Edun emphasised that these reforms align closely with the G‑24’s priorities on tax cooperation, transparency, base erosion, and combating illicit financial flows, adding that by combining broad-based tax reforms with digital systems, the country aims to create a fair, efficient, and growth-supporting revenue system that encourages private investment and sustainable development.
According to him, “Nigeria aims for average medium-term growth of 7 per cent, which will require raising the investment-to-GDP ratio to at least 30 per cent. With the current public sector’s financing capacity at roughly 5 per cent of GDP, the strategy emphasises attracting private capital through structured PPPs, optimising public assets, and creating bankable, de-risked investment opportunities.

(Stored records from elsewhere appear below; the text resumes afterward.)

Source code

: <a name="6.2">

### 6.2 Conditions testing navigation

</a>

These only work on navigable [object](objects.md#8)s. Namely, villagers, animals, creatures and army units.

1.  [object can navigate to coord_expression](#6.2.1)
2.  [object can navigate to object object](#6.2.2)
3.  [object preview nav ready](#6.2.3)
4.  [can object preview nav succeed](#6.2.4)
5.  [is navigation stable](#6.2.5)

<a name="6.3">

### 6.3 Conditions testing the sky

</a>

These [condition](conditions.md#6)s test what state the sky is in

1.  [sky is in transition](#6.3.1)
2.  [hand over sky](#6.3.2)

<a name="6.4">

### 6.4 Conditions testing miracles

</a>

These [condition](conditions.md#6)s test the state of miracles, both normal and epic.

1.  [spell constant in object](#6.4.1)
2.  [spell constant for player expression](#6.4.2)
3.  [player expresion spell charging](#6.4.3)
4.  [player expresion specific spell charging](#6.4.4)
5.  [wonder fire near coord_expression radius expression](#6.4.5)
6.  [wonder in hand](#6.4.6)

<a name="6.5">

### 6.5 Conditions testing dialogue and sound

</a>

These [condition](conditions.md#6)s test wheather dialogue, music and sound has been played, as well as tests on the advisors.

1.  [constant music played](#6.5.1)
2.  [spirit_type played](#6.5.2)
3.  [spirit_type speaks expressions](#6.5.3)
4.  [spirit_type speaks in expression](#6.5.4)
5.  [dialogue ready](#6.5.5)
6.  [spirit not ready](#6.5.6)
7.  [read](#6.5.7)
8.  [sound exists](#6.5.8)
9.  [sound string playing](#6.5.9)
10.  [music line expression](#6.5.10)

“Strengthening domestic resource mobilisation: To ensure sustainable financing for development, Nigeria is advancing a comprehensive domestic revenue mobilisation strategy built on reforms that prioritise efficiency, transparency, and technology.”
The Minister further called for enhanced South–South cooperation, including the expansion of trade and investment corridors, stronger regional integration under the African Continental Free Trade Area (AfCFTA), and knowledge sharing in technology, industrial parks, as well as digital innovation. He noted that these strategies could help the Global South capture a larger share of global trade, stabilise supply chains, and create jobs for the growing youth population.

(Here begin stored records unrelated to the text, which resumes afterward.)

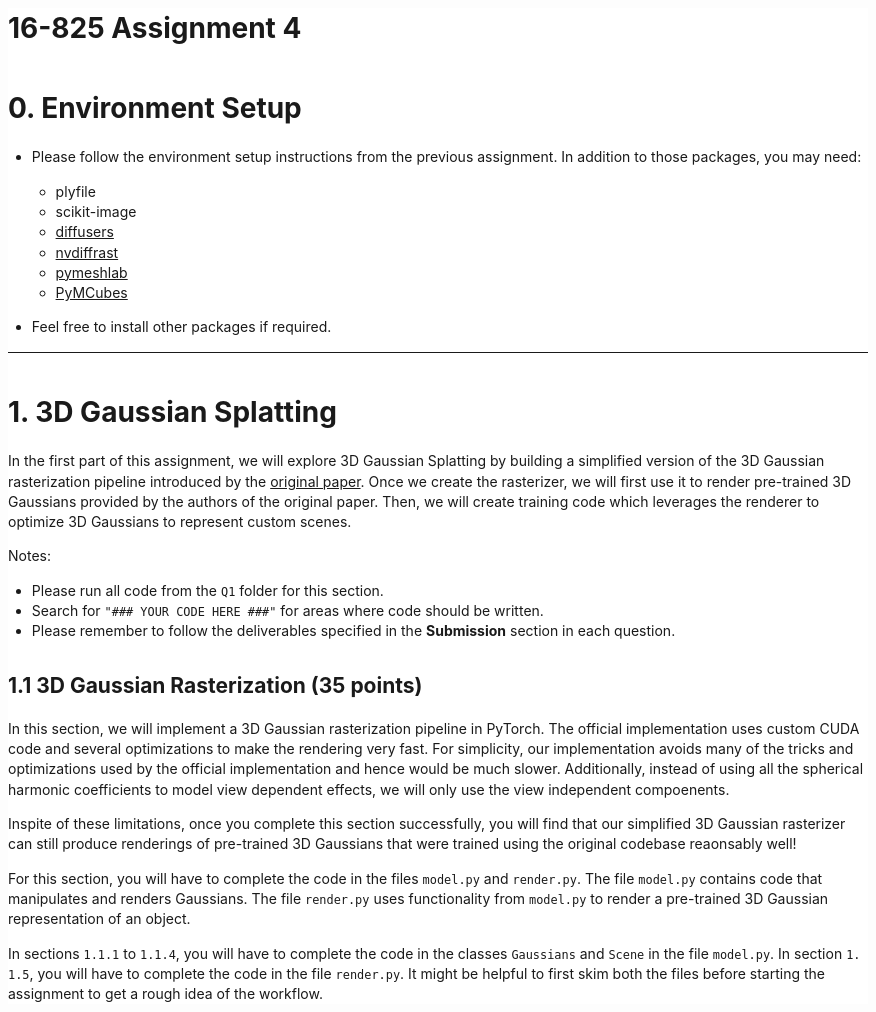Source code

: # 16-825 Assignment 4

# 0. Environment Setup

- Please follow the environment setup instructions from the previous assignment. In addition to those packages, you may need: 
  - plyfile
  - scikit-image
  - [diffusers](https://huggingface.co/docs/diffusers/en/installation#install-from-source)
  - [nvdiffrast](https://nvlabs.github.io/nvdiffrast/)
  - [pymeshlab](https://github.com/cnr-isti-vclab/PyMeshLab)
  - [PyMCubes](https://github.com/pmneila/PyMCubes)

- Feel free to install other packages if required.

---

# 1. 3D Gaussian Splatting

In the first part of this assignment, we will explore 3D Gaussian Splatting by building a simplified version of the 3D Gaussian rasterization pipeline introduced by the [original paper](https://repo-sam.inria.fr/fungraph/3d-gaussian-splatting/3d_gaussian_splatting_low.pdf). Once we create the rasterizer, we will first use it to render pre-trained 3D Gaussians provided by the authors of the original paper. Then, we will create training code which leverages the renderer to optimize 3D Gaussians to represent custom scenes.

Notes:

- Please run all code from the `Q1` folder for this section.
- Search for `"### YOUR CODE HERE ###"` for areas where code should be written.
- Please remember to follow the deliverables specified in the **Submission** section in each question.

## 1.1 3D Gaussian Rasterization (35 points)

In this section, we will implement a 3D Gaussian rasterization pipeline in PyTorch. The official implementation uses custom CUDA code and several optimizations to make the rendering very fast. For simplicity, our implementation avoids many of the tricks and optimizations used by the official implementation and hence would be much slower. Additionally, instead of using all the spherical harmonic coefficients to model view dependent effects, we will only use the view independent compoenents.

Inspite of these limitations, once you complete this section successfully, you will find that our simplified 3D Gaussian rasterizer can still produce renderings of pre-trained 3D Gaussians that were trained using the original codebase reaonsably well!

For this section, you will have to complete the code in the files `model.py` and `render.py`. The file `model.py` contains code that manipulates and renders Gaussians. The file `render.py` uses functionality from `model.py` to render a pre-trained 3D Gaussian representation of an object.

In sections `1.1.1` to `1.1.4`, you will have to complete the code in the classes `Gaussians` and `Scene` in the file `model.py`. In section `1.1.5`, you will have to complete the code in the file `render.py`. It might be helpful to first skim both the files before starting the assignment to get a rough idea of the workflow.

He also stressed the need to reform the global financial system so countries that have lost market access can get funding, while promoting reliable climate financing, new financial tools, and digital cooperation to improve governance and financial inclusion in developing economies.

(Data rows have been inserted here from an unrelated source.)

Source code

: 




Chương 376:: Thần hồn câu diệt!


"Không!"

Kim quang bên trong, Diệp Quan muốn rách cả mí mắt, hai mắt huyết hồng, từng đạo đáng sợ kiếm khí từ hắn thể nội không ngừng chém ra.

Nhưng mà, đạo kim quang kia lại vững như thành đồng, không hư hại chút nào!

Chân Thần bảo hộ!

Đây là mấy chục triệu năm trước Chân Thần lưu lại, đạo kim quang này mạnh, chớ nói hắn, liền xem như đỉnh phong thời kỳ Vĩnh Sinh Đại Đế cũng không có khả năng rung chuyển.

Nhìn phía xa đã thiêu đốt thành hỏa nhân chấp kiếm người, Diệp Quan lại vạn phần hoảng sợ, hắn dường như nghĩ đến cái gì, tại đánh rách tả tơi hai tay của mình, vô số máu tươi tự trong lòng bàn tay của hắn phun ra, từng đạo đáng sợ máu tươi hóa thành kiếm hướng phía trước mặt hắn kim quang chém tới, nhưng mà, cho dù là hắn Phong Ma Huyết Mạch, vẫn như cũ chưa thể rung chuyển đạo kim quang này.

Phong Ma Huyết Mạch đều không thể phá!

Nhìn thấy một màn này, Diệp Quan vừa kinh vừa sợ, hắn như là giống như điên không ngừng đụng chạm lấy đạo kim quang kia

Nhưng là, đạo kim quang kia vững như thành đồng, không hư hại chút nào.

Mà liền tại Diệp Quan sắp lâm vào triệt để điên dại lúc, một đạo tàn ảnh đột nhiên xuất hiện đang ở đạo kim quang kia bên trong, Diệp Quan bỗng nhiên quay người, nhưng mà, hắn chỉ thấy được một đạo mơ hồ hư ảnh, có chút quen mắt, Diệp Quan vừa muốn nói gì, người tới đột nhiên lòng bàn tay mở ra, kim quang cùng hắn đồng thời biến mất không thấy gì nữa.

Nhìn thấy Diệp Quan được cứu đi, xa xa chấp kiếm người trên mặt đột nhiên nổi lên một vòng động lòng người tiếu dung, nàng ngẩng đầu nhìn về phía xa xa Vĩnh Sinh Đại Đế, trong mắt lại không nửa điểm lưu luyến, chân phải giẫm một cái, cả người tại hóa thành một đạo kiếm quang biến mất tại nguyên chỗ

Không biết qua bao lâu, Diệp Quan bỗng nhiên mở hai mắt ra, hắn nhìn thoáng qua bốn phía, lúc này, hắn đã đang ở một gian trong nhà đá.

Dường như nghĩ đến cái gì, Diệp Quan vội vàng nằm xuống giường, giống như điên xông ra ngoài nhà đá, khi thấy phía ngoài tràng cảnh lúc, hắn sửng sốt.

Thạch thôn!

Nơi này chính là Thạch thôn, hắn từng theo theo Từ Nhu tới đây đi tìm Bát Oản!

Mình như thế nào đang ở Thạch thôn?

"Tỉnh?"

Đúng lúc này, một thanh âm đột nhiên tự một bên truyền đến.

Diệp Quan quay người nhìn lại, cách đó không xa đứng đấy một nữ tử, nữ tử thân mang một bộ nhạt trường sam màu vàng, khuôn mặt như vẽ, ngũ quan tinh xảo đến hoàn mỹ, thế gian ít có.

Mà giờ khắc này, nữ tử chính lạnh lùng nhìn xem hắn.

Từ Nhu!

On her part, Director and Head of Secretariat of the G‑24, Dr Iyabo Masha, warned that many Emerging Market and Developing Economies (EMDEs) are operating under severe fiscal strain as debt-service obligations swallow increasing portions of government revenues.
Masha revealed that external public debt service among developing countries has surged sharply in recent years, with many nations devoting large shares of export earnings to meeting obligations, leaving little room for infrastructure, social spending and climate investment.
According to her, although global financial conditions have eased slightly compared to the peak of monetary tightening, lower-rated economies continue to face elevated borrowing costs and rollover risks.
She cautioned that sudden changes in global investor confidence could lead to capital outflows and weaker currencies, making it harder for them to repay or refinance their debts, especially in countries with less developed financial markets.
Masha also warned that increasing trade barriers and protectionism are slowing global trade, which is expected to grow by only about 0.5 per cent in 2026. She said weaker demand from abroad and higher tariffs are making recovery more difficult for developing countries.
She called for stronger macroeconomic frameworks, improved domestic resource mobilisation, greater investment in climate resilience and human capital, as well as deeper regional trade integration to unlock sustainable, job-rich growth.